DOCUMENT PASSAGE:
Markin flipped out when he found out that Kerouac had grown
up in Lowell a working class town very much like North Adamsville and that he
had broken out of the mold that had been set for him and gave the world some
grand literature and something to spark the imagination of guys down at the
base of society like his crowd with little chance of grabbing the brass ring.
So Markin force-marched the crowd to read the book, especially putting pressure
on my brother who was his closest friend then. Alex read it, read it several
times and left the dog- eared copy around which I picked up one day when I was
having one of my high school summertime blues. So it was through Markin via Alex
that I got the Kerouac bug. And now on the 60th anniversary I am
passing on the bug to you.

ASSIGNMENT:
Repeat the portion of the Kerouac passage between "Markin flipped out" and "the brass ring.", inclusive.

(Pose landmark coordinates)
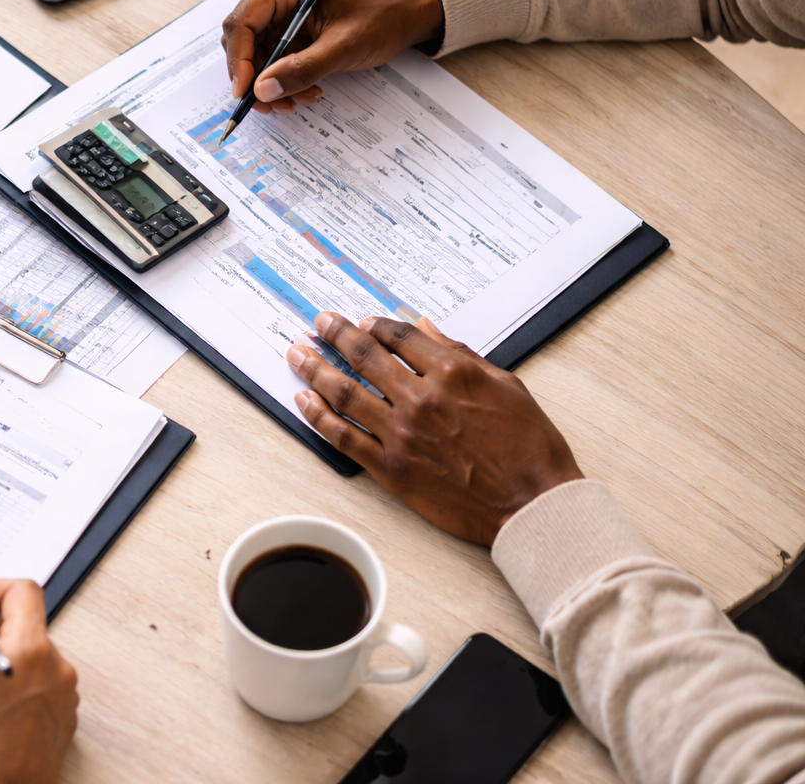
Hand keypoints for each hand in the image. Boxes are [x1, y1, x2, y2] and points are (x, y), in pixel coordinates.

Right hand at [221, 0, 443, 111]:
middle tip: (274, 104)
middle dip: (256, 77)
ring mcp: (279, 5)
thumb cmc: (382, 15)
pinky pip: (271, 55)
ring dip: (271, 82)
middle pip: (243, 39)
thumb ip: (302, 69)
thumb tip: (263, 90)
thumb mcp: (344, 46)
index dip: (239, 62)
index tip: (246, 93)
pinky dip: (282, 76)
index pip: (242, 23)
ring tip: (299, 98)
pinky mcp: (286, 21)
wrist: (405, 9)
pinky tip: (304, 88)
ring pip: (255, 53)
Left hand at [286, 312, 581, 544]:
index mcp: (452, 373)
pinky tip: (303, 400)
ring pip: (344, 392)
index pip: (400, 336)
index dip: (375, 325)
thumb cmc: (529, 448)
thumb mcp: (507, 386)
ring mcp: (401, 434)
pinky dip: (318, 416)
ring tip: (296, 354)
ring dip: (314, 369)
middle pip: (364, 356)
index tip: (360, 322)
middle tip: (318, 323)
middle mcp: (421, 398)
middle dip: (335, 335)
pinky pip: (343, 437)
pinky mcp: (391, 468)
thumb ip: (462, 354)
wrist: (531, 504)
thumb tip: (428, 328)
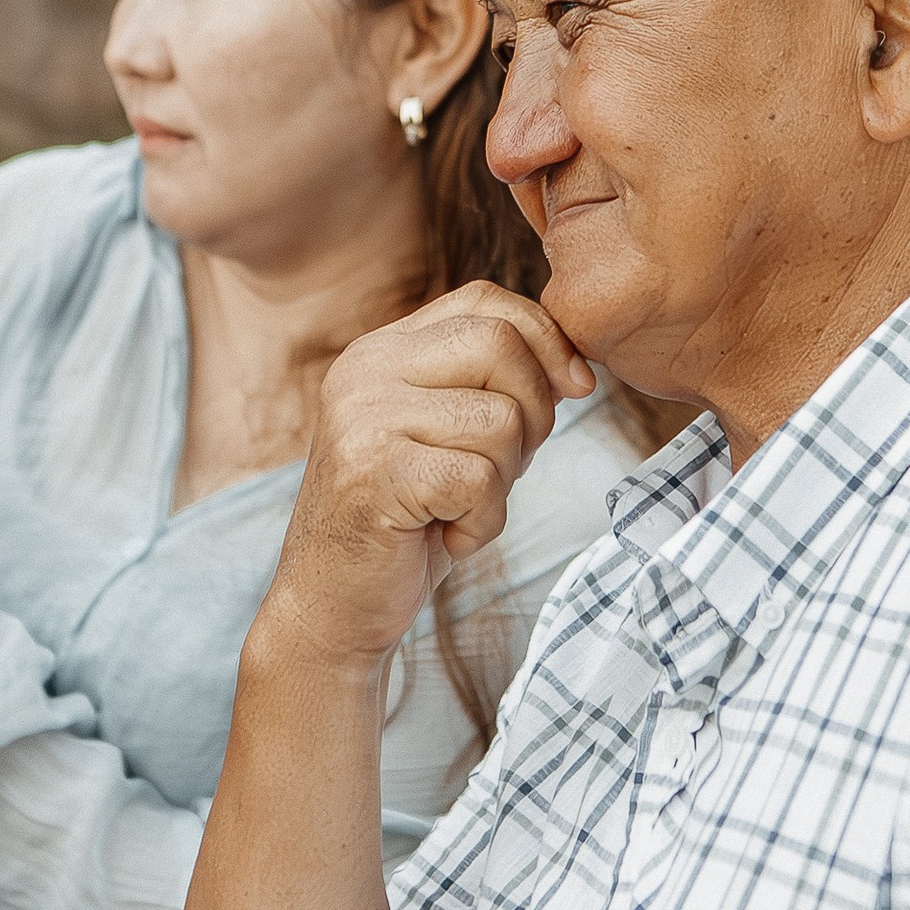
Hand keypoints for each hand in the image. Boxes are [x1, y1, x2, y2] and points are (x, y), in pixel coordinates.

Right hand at [264, 286, 594, 675]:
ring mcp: (363, 419)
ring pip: (501, 419)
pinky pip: (480, 479)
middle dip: (534, 413)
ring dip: (504, 481)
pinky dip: (484, 522)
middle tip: (503, 469)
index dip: (546, 338)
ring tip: (460, 508)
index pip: (485, 300)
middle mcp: (364, 371)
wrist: (332, 609)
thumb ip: (492, 389)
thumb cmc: (406, 523)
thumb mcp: (449, 438)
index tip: (574, 389)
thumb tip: (577, 368)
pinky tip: (447, 536)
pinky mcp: (374, 474)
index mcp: (381, 351)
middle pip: (500, 345)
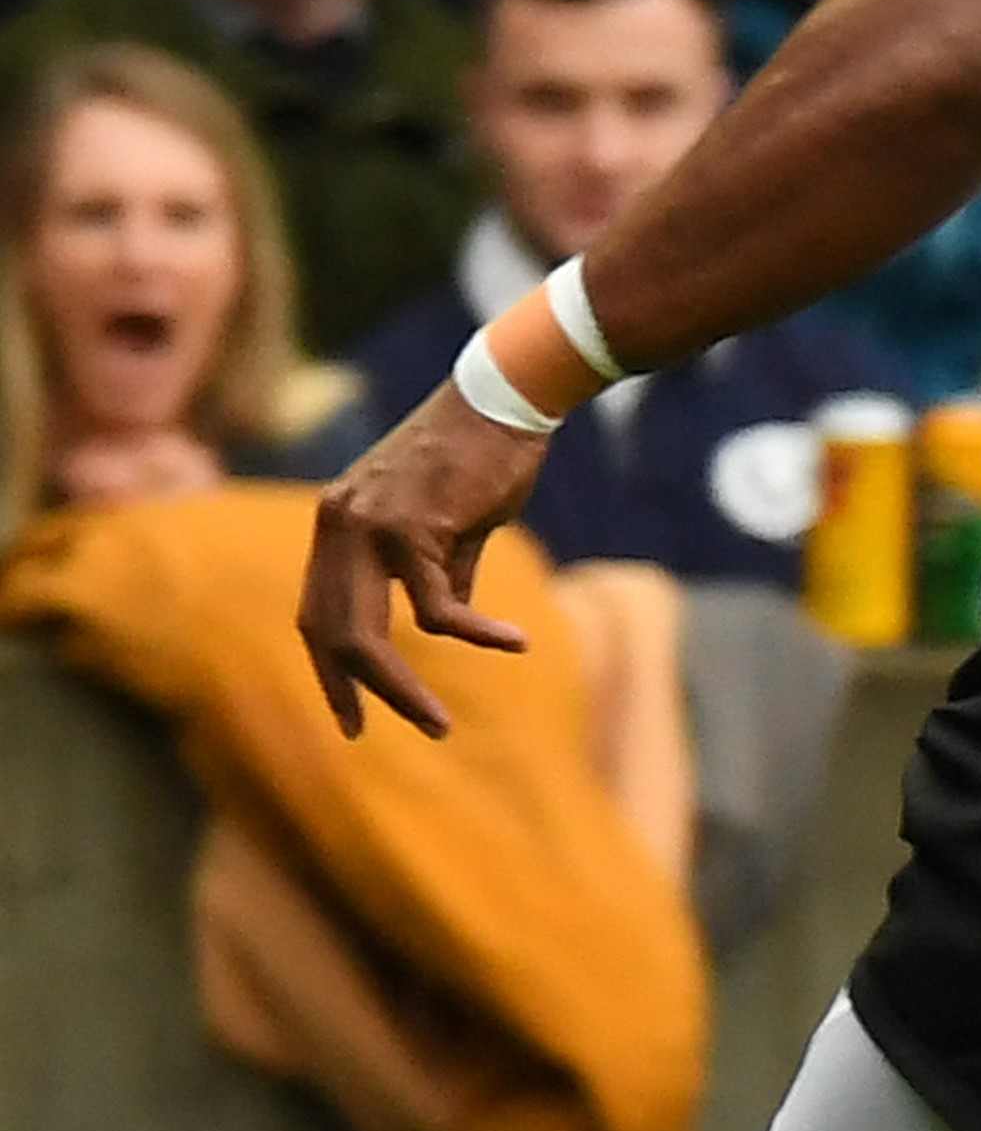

TASK ANSWER:
Markin flipped out when he found out that Kerouac had grown
up in Lowell a working class town very much like North Adamsville and that he
had broken out of the mold that had been set for him and gave the world some
grand literature and something to spark the imagination of guys down at the
base of society like his crowd with little chance of grabbing the brass ring.